Meta (formerly known as Facebook) has delighted the world with a new breakthrough in the field of artificial intelligence. They recently published an artificial intelligence model called Massively Multilingual Speech (MMS). This model is able to recognize spoken language in 4,000 languages and convert it to text, opening up new opportunities for communication and access to information.
Non-standard approach to learning
Conventional speech recognition and text-to-speech models require thousands of hours of text-tagged audio to train. However, for languages that are not common in the industrial world, such data is simply not available. The Meta team solved this problem with a non-standard approach. They used religious texts such as the Bible and other foundational books, which have been translated into many languages and have audio recordings available to the public. Although audio recordings did not have precise markup, wav2vec 2.0 was able to overcome this problem.

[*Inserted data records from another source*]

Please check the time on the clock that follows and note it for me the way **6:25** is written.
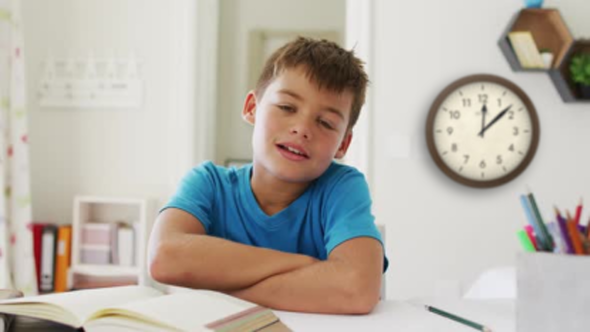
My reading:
**12:08**
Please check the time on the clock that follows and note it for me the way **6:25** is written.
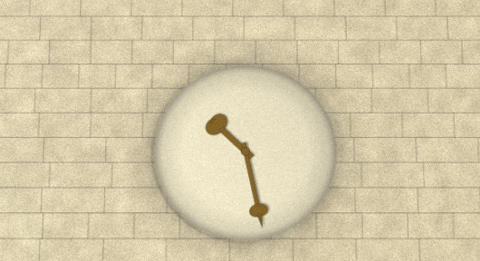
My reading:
**10:28**
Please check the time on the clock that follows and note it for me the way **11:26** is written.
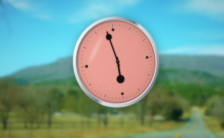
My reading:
**5:58**
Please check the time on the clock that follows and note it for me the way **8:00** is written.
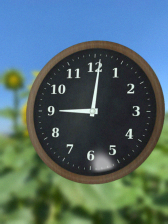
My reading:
**9:01**
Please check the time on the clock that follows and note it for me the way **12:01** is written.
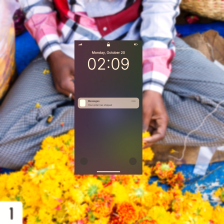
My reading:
**2:09**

Over 4000 supported languages
The MMS model can recognize and convert spoken language in over 4,000 languages, making it one of the most multilingual models on the market. Surprisingly, learning from religious texts did not affect the model, and it did not show any bias towards religious worldview or gender bias.
New opportunities for accessing information
One of the key advantages of the MMS project is the availability of information in rare languages. Most modern technology giants are limited to 100 languages, which creates problems for speakers of rare languages. Meta strives to overcome this limitation and provide a level playing field for all users, notes NIXsolutions.
A new era in speech recognition
Meta’s MMS is a revolutionary advance in speech recognition and text-to-speech. Its ability to recognize and reproduce spoken language in more than 4,000 languages opens up new horizons for communication and interaction in a multilingual world.